## Exercise materials
● ● ● ● ●

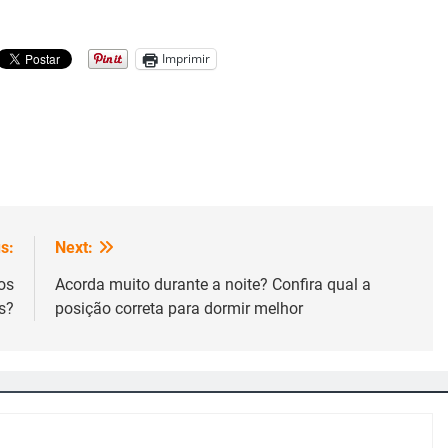
Imprimir
s:
Next:
os
Acorda muito durante a noite? Confira qual a
s?
posição correta para dormir melhor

● ● ● ● ●

## Task description
Take the line that holds "Acorda muito durante a noite? Confira qual a" as the first and the last line of the material as the final one. Print that span exactly, both ends included.

## Answer box
Acorda muito durante a noite? Confira qual a
s?
posição correta para dormir melhor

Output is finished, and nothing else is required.